Les traitements inégalitaires commencent dès les études, particulièrement en droit, économie, gestion et dans les filières scientifiques. Le rapport révèle que, «lorsque les étudiants en licence contactent des enseignants responsables de masters pour leur demander comment candidater, ceux qui portent un nom d’origine maghrébine ont 13 % moins de chances d’obtenir une réponse que le candidat avec un nom d’origine française». L’écart se creuse encore pour l’accès au logement : lorsqu’une personne au patronyme africain présente son dossier, elle a deux fois moins de chance d’obtenir un rendez-vous pour visiter un appartement qu’un candidat au nom français. Près de la moitié des agences immobilières accepteraient de trier les dossiers de location à la demande des propriétaires avec un refus des candidatures de «profils dits arabes ou noirs».

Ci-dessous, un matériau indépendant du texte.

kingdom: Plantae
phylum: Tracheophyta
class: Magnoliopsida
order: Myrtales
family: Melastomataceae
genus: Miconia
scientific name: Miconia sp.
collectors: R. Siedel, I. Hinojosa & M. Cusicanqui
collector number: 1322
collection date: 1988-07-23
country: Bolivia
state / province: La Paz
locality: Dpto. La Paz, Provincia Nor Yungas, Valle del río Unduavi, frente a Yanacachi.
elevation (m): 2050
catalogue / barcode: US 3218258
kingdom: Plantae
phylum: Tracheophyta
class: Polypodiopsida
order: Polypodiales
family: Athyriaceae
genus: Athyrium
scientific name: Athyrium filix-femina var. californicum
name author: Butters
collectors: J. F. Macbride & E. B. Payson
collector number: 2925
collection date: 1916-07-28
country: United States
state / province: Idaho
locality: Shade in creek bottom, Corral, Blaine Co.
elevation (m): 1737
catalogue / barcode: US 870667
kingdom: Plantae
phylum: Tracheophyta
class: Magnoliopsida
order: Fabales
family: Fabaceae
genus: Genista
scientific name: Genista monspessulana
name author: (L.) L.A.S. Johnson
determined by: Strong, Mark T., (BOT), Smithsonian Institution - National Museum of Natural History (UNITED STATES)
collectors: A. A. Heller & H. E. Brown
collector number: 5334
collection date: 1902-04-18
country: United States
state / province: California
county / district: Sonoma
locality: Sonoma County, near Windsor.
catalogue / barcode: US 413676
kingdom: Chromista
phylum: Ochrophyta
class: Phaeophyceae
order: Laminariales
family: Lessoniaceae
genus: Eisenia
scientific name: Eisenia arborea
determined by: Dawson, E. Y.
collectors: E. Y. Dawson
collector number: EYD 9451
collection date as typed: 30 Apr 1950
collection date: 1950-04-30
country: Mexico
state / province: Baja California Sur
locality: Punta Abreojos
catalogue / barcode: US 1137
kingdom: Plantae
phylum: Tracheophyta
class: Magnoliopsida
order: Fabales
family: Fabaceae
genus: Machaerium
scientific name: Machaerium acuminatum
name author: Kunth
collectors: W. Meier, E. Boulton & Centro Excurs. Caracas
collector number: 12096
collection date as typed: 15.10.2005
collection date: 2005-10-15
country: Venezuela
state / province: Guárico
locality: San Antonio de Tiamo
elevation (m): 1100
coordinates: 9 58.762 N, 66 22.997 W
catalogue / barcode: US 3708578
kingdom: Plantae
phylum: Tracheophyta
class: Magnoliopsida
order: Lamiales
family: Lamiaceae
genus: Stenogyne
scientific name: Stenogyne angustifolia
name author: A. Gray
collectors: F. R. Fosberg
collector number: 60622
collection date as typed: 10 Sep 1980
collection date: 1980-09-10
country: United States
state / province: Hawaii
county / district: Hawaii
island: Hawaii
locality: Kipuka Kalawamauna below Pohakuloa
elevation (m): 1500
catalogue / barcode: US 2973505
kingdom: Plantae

Même constat pour les recrutements : un candidat au nom français a près de 50 % de chances supplémentaires d’être rappelé par un employeur par rapport à un candidat au nom maghrébin. Selon les chercheurs qui ont mené le testing, un autre type de candidat subit une discrimination à l’embauche «du même ordre de grandeur» : les personnes en situation de handicap.

La pauvreté touche davantage les personnes handicapées

En 2022, près de 3 millions de personnes âgées de 15 à 64 ans sont reconnues handicapées par l’administration française. La part de ceux qui vivent sous le seuil de pauvreté atteint presque 20 %, un niveau très supérieur à celui des personnes valides (12,8 %). Le document ajoute que près d’un tiers d’entre elles sont considérées comme «pauvres en conditions de vie» selon l’Insee en 2018 : elles font donc face à plus de difficultés pour se loger, faire des repas complets ou partir en vacances une semaine une fois par an. C’est plus du double que le reste de la population du même âge. Anne Brunner reconnaît «des formes de discriminations indirectes, elles sont obligées de se restreindre en termes de biens et services en l’absence de structure adaptée à leur situation». Les chiffres du chômage démontrent cette différence de niveau de vie : le taux pour cette catégorie de personnes s’élève à 12 % selon l’Insee, soit près du double de celui de la population totale. Par ailleurs, la fonction publique d’Etat ne montre pas l’exemple : elle comptait seulement 5,4 % de travailleurs handicapés parmi ses agents en 2022, malgré son obligation d’en employer au minimum 6 %.

Pour mieux mesurer et lutter contre les discriminations, une proposition de loi a été déposée le 4 juillet par le député Renaissance Marc Ferracci pour généraliser le testing auprès des entreprises, de l’administration ou encore des banques. Elle sera examinée en séance à l’Assemblée nationale le 6 décembre.